Who the New Law Covers and Does Not Cover
The law does not apply to employees performing work in Washington who are excluded from the definition of “employee” in the Washington Minimum Wage Act, RCW 49.46.010(3), this includes true administrative employees, white-collar exempt employees, outside salespersons, and others. Thus, for most employers this law only applies to non-exempt employees and includes part-time, full-time, seasonal and temporary non-exempt employees.
New Paid Sick Leave Requirements
Starting Jan. 1, 2018, employers in Washington will be required to provide most of their employees with paid sick leave.
- Employers may impose a waiting period of 90 days before new employees can use accrued sick leave under the law.

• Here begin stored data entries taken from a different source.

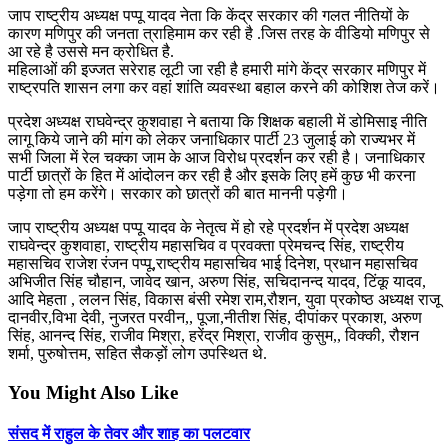
जाप राष्ट्रीय अध्यक्ष पप्पू यादव नेता कि केंद्र सरकार की गलत नीतियों के
कारण मणिपुर की जनता त्राहिमाम कर रही है .जिस तरह के वीडियो मणिपुर से
आ रहे है उससे मन क्रोधित है.
महिलाओं की इज्जत सरेराह लूटी जा रही है हमारी मांगे केंद्र सरकार मणिपुर में
राष्ट्रपति शासन लगा कर वहां शांति व्यवस्था बहाल करने की कोशिश तेज करें।
प्रदेश अध्यक्ष राघवेन्द्र कुशवाहा ने बताया कि शिक्षक बहाली में डोमिसाइ नीति
लागू किये जाने की मांग को लेकर जनाधिकार पार्टी 23 जुलाई को राज्यभर में
सभी जिला में रेल चक्का जाम के आज विरोध प्रदर्शन कर रही है। जनाधिकार
पार्टी छात्रों के हित में आंदोलन कर रही है और इसके लिए हमें कुछ भी करना
पड़ेगा तो हम करेंगे। सरकार को छात्रों की बात माननी पड़ेगी।
जाप राष्ट्रीय अध्यक्ष पप्पू यादव के नेतृत्व में हो रहे प्रदर्शन में प्रदेश अध्यक्ष
राघवेन्द्र कुशवाहा, राष्ट्रीय महासचिव व प्रवक्ता प्रेमचन्द सिंह, राष्ट्रीय
महासचिव राजेश रंजन पप्पू,राष्ट्रीय महासचिव भाई दिनेश, प्रधान महासचिव
अभिजीत सिंह चौहान, जावेद खान, अरुण सिंह, सचिदानन्द यादव, टिंकू यादव,
आदि मेहता , ललन सिंह, विकास बंसी रमेश राम,रौशन, युवा प्रकोष्ठ अध्यक्ष राजू
दानवीर,विभा देवी, नुजरत परवीन,, पूजा,नीतीश सिंह, दीपांकर प्रकाश, अरुण
सिंह, आनन्द सिंह, राजीव मिश्रा, हरेंद्र मिश्रा, राजीव कुसुम,, विक्की, रौशन
शर्मा, पुरुषोत्तम, सहित सैकड़ों लोग उपस्थित थे.
You Might Also Like
संसद में राहुल के तेवर और शाह का पलटवार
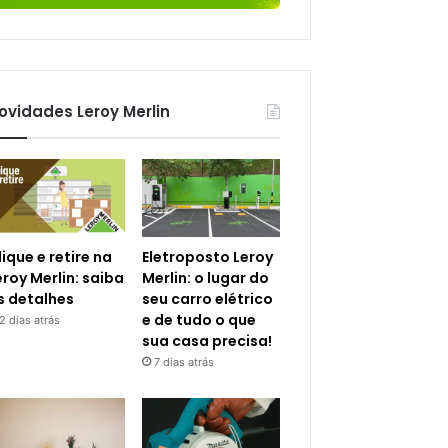
ovidades Leroy Merlin
lique e retire na
Eletroposto Leroy
eroy Merlin: saiba
Merlin: o lugar do
s detalhes
seu carro elétrico
e de tudo o que
2 dias atrás
sua casa precisa!
7 dias atrás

- Most employees must accrue paid sick leave at a minimum rate of one hour of paid sick leave for every 40 hours worked. This includes part-time and seasonal workers.

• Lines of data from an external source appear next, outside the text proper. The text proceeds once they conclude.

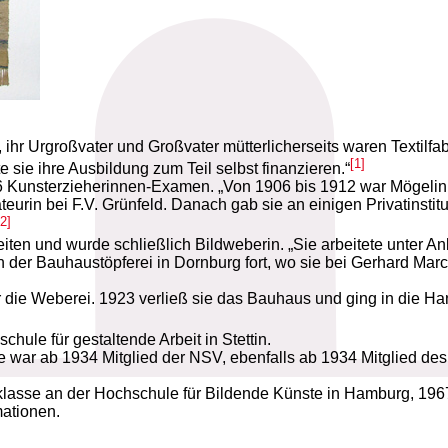
ihr Urgroßvater und Großvater mütterlicherseits waren Textilfa
[1]
sie ihre Ausbildung zum Teil selbst finanzieren.“
6 Kunsterzieherinnen-Examen. „Von 1906 bis 1912 war Mögelin 
eurin bei F.V. Grünfeld. Danach gab sie an einigen Privatinstit
[2]
iten und wurde schließlich Bildweberin. „Sie arbeitete unter A
n der Bauhaustöpferei in Dornburg fort, wo sie bei Gerhard Marck
r die Weberei. 1923 verließ sie das Bauhaus und ging in die 
chule für gestaltende Arbeit in Stettin.
Sie war ab 1934 Mitglied der NSV, ebenfalls ab 1934 Mitglied 
lklasse an der Hochschule für Bildende Künste in Hamburg, 196
mationen.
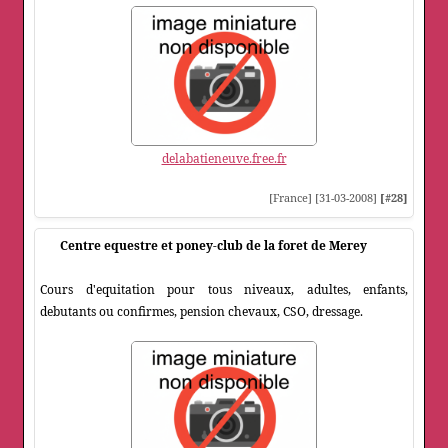
delabatieneuve.free.fr
[France] [31-03-2008]
[#28]
Centre equestre et poney-club de la foret de Merey
Cours d'equitation pour tous niveaux, adultes, enfants,
debutants ou confirmes, pension chevaux, CSO, dressage.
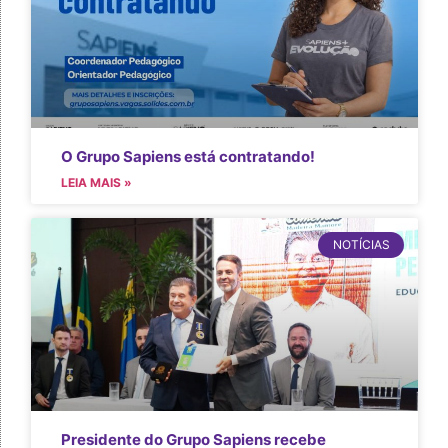
O Grupo Sapiens está contratando!
LEIA MAIS »
NOTÍCIAS
Presidente do Grupo Sapiens recebe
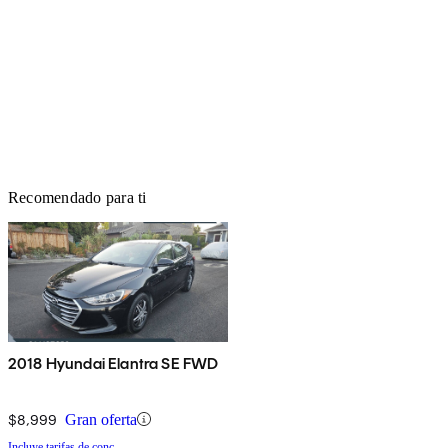
Recomendado para ti
2018 Hyundai Elantra SE FWD
$8,999
Gran oferta
Incluye tarifas de conc.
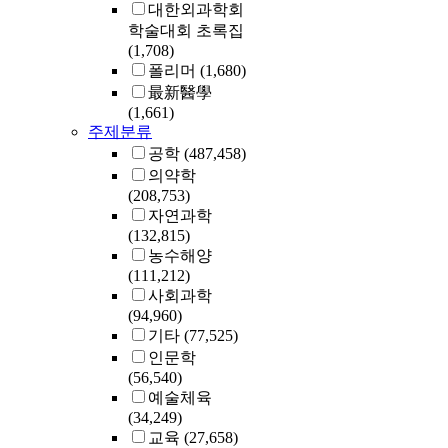
대한외과학회
학술대회 초록집
(1,708)
폴리머
(1,680)
最新醫學
(1,661)
주제분류
공학
(487,458)
의약학
(208,753)
자연과학
(132,815)
농수해양
(111,212)
사회과학
(94,960)
기타
(77,525)
인문학
(56,540)
예술체육
(34,249)
교육
(27,658)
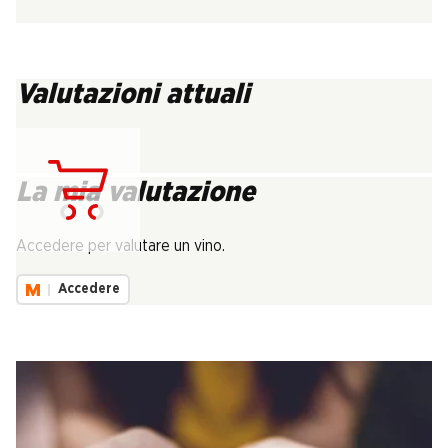
Valutazioni attuali
La mia valutazione
Carica...
Accedere per valutare un vino.
Accedere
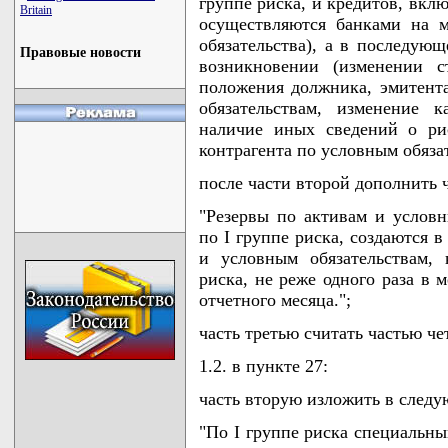
группе риска, и кредитов, вкл
Britain
осуществляются банками на м
обязательства), а в последую
Правовые новости
возникновении (изменении с
положения должника, эмитента
обязательствам, изменение 
наличие иных сведений о ри
контрагента по условным обязат
после части второй дополнить 
"Резервы по активам и услов
по I группе риска, создаются 
и условным обязательствам,
риска, не реже одного раза в 
отчетного месяца.";
часть третью считать частью че
1.2. в пункте 27:
часть вторую изложить в след
"По I группе риска специальн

- Paid sick leave must be paid to employees at their normal hourly compensation.
- Employees are entitled to use accrued paid sick leave beginning on the 90th calendar day after the start of their employment.

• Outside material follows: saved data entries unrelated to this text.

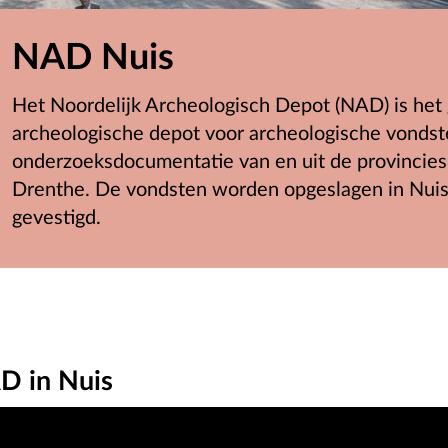
NAD Nuis
Het Noordelijk Archeologisch Depot (NAD) is het
archeologische depot voor archeologische vondst
onderzoeksdocumentatie van en uit de provincies
Drenthe. De vondsten worden opgeslagen in Nuis,
gevestigd.
AD in Nuis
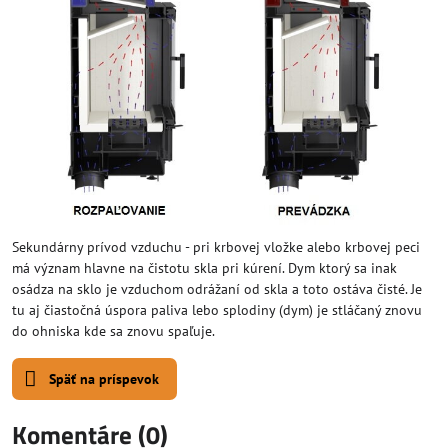
Sekundárny prívod vzduchu - pri krbovej vložke alebo krbovej peci
má význam hlavne na čistotu skla pri kúrení. Dym ktorý sa inak
osádza na sklo je vzduchom odrážaní od skla a toto ostáva čisté. Je
tu aj čiastočná úspora paliva lebo splodiny (dym) je stláčaný znovu
do ohniska kde sa znovu spaľuje.
Späť na príspevok
Komentáre (0)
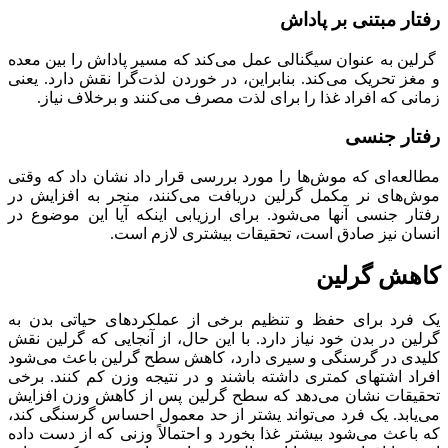
رفتار مبتنی بر پاداش
گرلین به عنوان سیگنالی عمل می‌کند که مسیر پاداش را بین معده
و مغز تحریک می‌کند. بنابراین، در خوردن لذت‌گرا نقش دارد. یعنی
زمانی که افراد غذا را برای لذت مصرف می‌کنند و برخلاف نیاز.
رفتار جنسی
مطالعه‌ای که موش‌ها را مورد بررسی قرار داد نشان داد که وقتی
موش‌های نر مکمل گرلین دریافت می‌کنند، منجر به افزایش در
رفتار جنسی آنها می‌شود. برای ارزیابی اینکه آیا این موضوع در
انسان نیز صادق است، تحقیقات بیشتری لازم است.
کاهش گرلین
یک فرد برای حفظ و تنظیم برخی از عملکردهای حیاتی بدن به
گرلین در بدن خود نیاز دارد. با این حال، از آنجایی که گرلین نقش
کلیدی در گرسنگی و سیری دارد، کاهش سطح گرلین باعث می‌شود
افراد اشتهای کمتری داشته باشند و در نتیجه وزن کم کنند. برخی
تحقیقات نشان می‌دهد که سطح گرلین پس از کاهش وزن افزایش
می‌یابد. یک فرد می‌تواند یشتر از حد معمول احساس گرسنگی کند،
که باعث می‌شود بیشتر غذا بخورد و احتمالاً وزنی که از دست داده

- Unused paid sick leave of 40 hours or less must be carried over to the following year.
- Employers must provide regular notification to employees about the amount of paid sick leave available.
- Employers are allowed to provide employees with more generous carry over and accrual policies.
Employees in Washington may use paid sick leave:
- To care for themselves or their family members.
- When the employees’ workplace or their child’s school or place of care has been closed by a public official for any health-related reason.
- For absences that qualify for leave under the Washington's Domestic Violence Leave Act.
- Employers may allow employees to use paid sick leave for additional purposes.
The new law protects employees from retaliation for exercising their rights under the Minimum Wage Requirements and Labor Standards Act. This includes filing a complaint for wages owed, lawfully using paid sick leave or exercising protected rights.